GE Vernova's recent activity spans geography and technology. On June 30, 2026, the company announced it had modernized its research and development laboratory in Italy to support more reliable electric grids. A week earlier, it secured an order for advanced gas turbine equipment for a liquefied natural gas power plant in Vietnam, expanding its Asia-Pacific project base.
What Regulatory Changes Are Enabling Faster Deployment?
The federal government has fundamentally reformed how nuclear technologies are approved and deployed. Executive Order 14300 directed the Nuclear Regulatory Commission (NRC) to modernize its regulations, policies, and organizational processes to facilitate licensing and deployment of advanced nuclear technologies while maintaining safety and security standards. Key directives include establishing fixed timelines for licensing decisions, with applications to construct and operate new reactors to be reviewed within 18 months, and creating new pathways for licensing advanced reactors, including streamlined approval of reactor designs previously demonstrated by the Department of Energy or Department of War.

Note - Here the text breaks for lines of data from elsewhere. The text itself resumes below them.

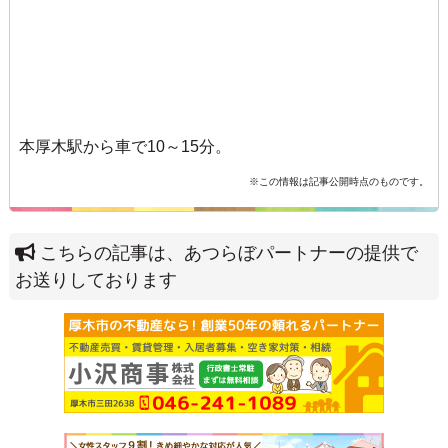
本厚木駅から車で10～15分。
※この情報は記事公開時点のものです。
こちらの記事は、あつらぼパートナーの提供で
お送りしております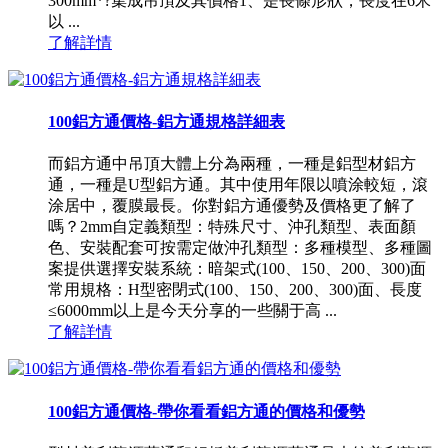
300mm*?集成吊頂及其價格1、是長條形狀，長度在6米
以 ...
了解詳情
100鋁方通價格-鋁方通規格詳細表
而鋁方通中吊頂大體上分為兩種，一種是鋁型材鋁方
通，一種是U型鋁方通。其中使用年限以噴涂較短，滾
涂居中，覆膜最長。你對鋁方通優勢及價格更了解了
嗎？2mm自定義類型：特殊尺寸、沖孔類型、表面顏
色、安裝配套可按需定做沖孔類型：多種模型、多種圖
案提供選擇安裝系統：暗架式(100、150、200、300)面
常用規格：H型密閉式(100、150、200、300)面、長度
≤6000mm以上是今天分享的一些關于高 ...
了解詳情
100鋁方通價格-帶你看看鋁方通的價格和優勢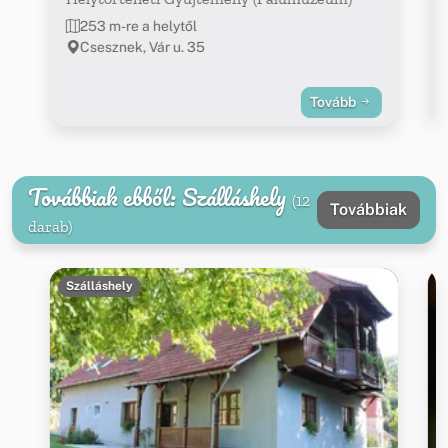
253 m-re a helytől
Csesznek, Vár u. 35
Tovább
Továbbiak ebből: Szálláshely
(12
Továbbiak
darab)
Szálláshely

Executive Order 14299 leveraged the federal government's existing authorities to accelerate advanced reactor deployment. The Department of Energy and Department of War were directed to use their facilities, resources, and procurement authorities to demonstrate advanced reactor technologies, strengthen the domestic fuel cycle, and accelerate commercialization. This includes a program to deploy advanced nuclear reactors at military installations, with a goal of operating a reactor at a domestic military base by September 30, 2028.

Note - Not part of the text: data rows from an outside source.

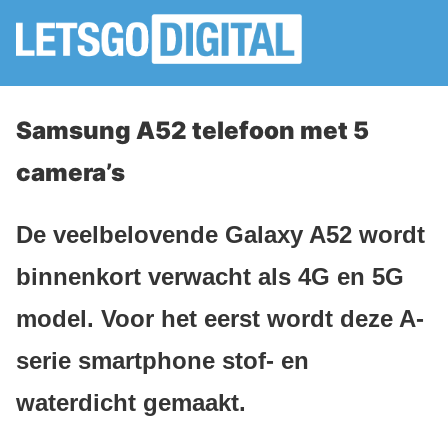
Samsung A52 telefoon met 5
camera’s
De veelbelovende Galaxy A52 wordt
binnenkort verwacht als 4G en 5G
model. Voor het eerst wordt deze A-
serie smartphone stof- en
waterdicht gemaakt.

What Challenges Remain for the Nuclear Industry?
Despite the momentum, significant obstacles persist. Financing large commercial nuclear projects, particularly first-of-a-kind deployments, remains difficult, and many announced projects have not yet advanced into formal licensing or construction. The industry continues to grapple with lessons from the last generation of reactor projects, including how to allocate development, construction, financing, regulatory, and supply-chain risks among the many participants involved in multibillion-dollar projects.

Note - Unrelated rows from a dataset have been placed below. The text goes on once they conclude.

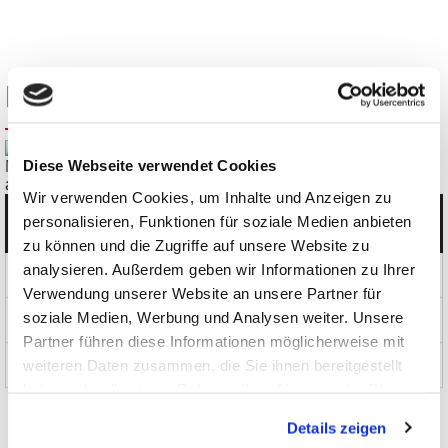
Kunden kauften ebenfalls
Diese Webseite verwendet Cookies
MicSig DP-Serie Hochspannungs-Differenzialtastkopf
ab
€
296,31
Wir verwenden Cookies, um Inhalte und Anzeigen zu
personalisieren, Funktionen für soziale Medien anbieten
Kategorien
zu können und die Zugriffe auf unsere Website zu
analysieren. Außerdem geben wir Informationen zu Ihrer
Produkte
Verwendung unserer Website an unsere Partner für
soziale Medien, Werbung und Analysen weiter. Unsere
News und Aktionen
Partner führen diese Informationen möglicherweise mit
weiteren Daten zusammen, die Sie ihnen bereitgestellt
Über uns
haben oder die sie im Rahmen Ihrer Nutzung der Dienste
gesammelt haben.
Details zeigen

However, these challenges should not obscure the broader trend. Building hundreds of gigawatts of new nuclear capacity will require sustained regulatory modernization, technological innovation, capital investment, and public-private collaboration over many years. One year after the nuclear executive orders, the direction of travel is unmistakable: the U.S. is simultaneously advancing large reactors, small modular reactors, microreactors, and the fuel-cycle infrastructure necessary to support them.
The convergence of nuclear innovation and artificial intelligence is expected to create new market opportunities across energy, technology, and industrial sectors over the coming decade. As enterprises seek sustainable energy sources to support increasingly power-intensive operations, advanced reactors could emerge as a strategic investment opportunity for utilities, technology companies, industrial operators, and infrastructure developers. The ability of advanced reactors to provide reliable, carbon-free electricity positions the technology as a potential cornerstone of future AI ecosystems and national energy security initiatives.